« Travailler à bien penser, c’est le principe de la morale ». Edgar Morin a fait sienne, dès le début, la maxime de Pascal. On n’est donc pas surpris de l’élargissement du fleuve éditorial inauguré il y a près de soixante ans en éthique conclusive du grand œuvre, La Méthode, dont elle constitue le sixième volume. De « l’éthique de la pensée » à la « pensée de l’éthique », la ligne était tracée.

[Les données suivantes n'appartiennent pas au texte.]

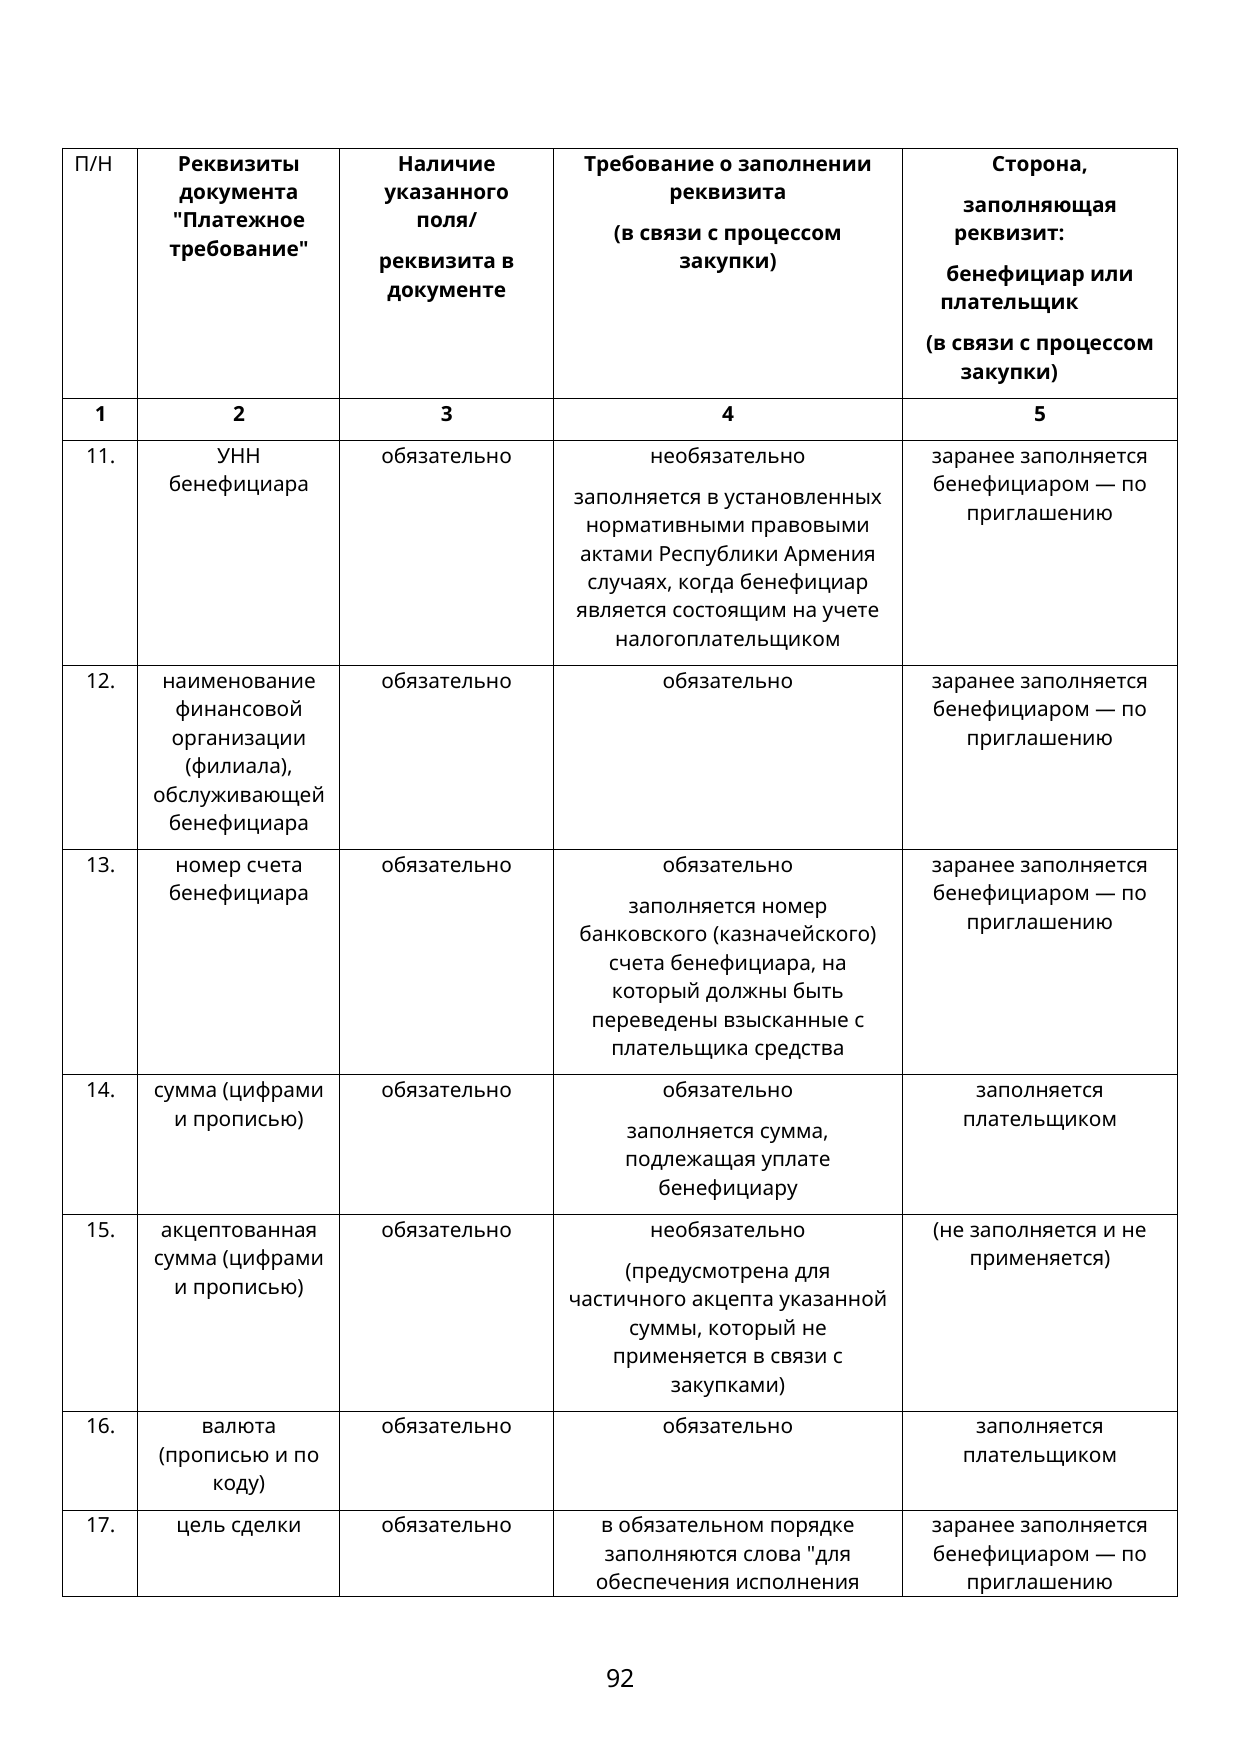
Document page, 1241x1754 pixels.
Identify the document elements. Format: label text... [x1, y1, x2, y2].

Le philosophe qu’il n’a jamais cessé d’être propose dans des pages vibrantes de sincérité, d’humanité et de confiance, un chemin de sagesse accordé à sa pensée soucieuse de la complexité. « L’éthique est complexe parce qu’elle est de nature dialogique et doit affronter souvent l’ambiguïté et la contradiction ». Tout est dit d’une exigence de compréhension du monde, des hommes s’interdisant de simplifier, de ramener la profusion du réel à quelques facteurs simples fonctionnant généralement sur un mode dualiste toujours guetté par le manichéisme. Or, la pensée n’a pas pour mission d’exclure mais de tenir ensemble tout ce qui fait le monde des hommes dans un effort incessant, harassant non de résoudre les contradictions et conflits mais de les inscrire sur un fond qui leur donne sens. Ainsi, par exemple, de la démocratie vouée à une éternelle tension qui la menace autant qu’elle la régénère. Car, explique-t-il, la mort est aussi la vie. « Vivre de mort, mourir de vie » disait Héraclite ainsi commenté par Morin : « le mal de la mort est utilisé pour le bien de la vie, sans cesser d’être le mal de la mort ». Et c’est là-dessus qu’il fonde son « espérance » appuyée à la conviction qu’« il y a du possible encore invisible dans le réel ». Croire que quelque chose peut encore advenir qui nous sauve du désespoir, envers et contre tout, voilà une belle leçon de sagesse que n’auraient désavoué ni Péguy dans son éloge de la « petite espérance de rien du tout, la petite fille espérance », ni Emmanuel Mounier (fondateur de la revue Esprit), dont on commémore cette année le centenaire de la naissance, qui avait fait le choix de l’« optimisme tragique ».

Car nous en sommes tous là : décider, choisir, opter, « s’engager » comme on disait autrefois, dans le clair-obscur des situations, sans savoir si le choix est le bon, souvent tenaillés par le doute. Car tout choix exclut et, en cela, coûte. Mais, à l’inverse, le non-choix, l’abstention, l’indifférence voire le cynisme arrogant des « revenus de tout », quelle désolation ! Morin a fait son choix et je peux certifier qu’il respire la joie de vivre dans un bonheur léger où se reconnaît le détachement du vrai sage.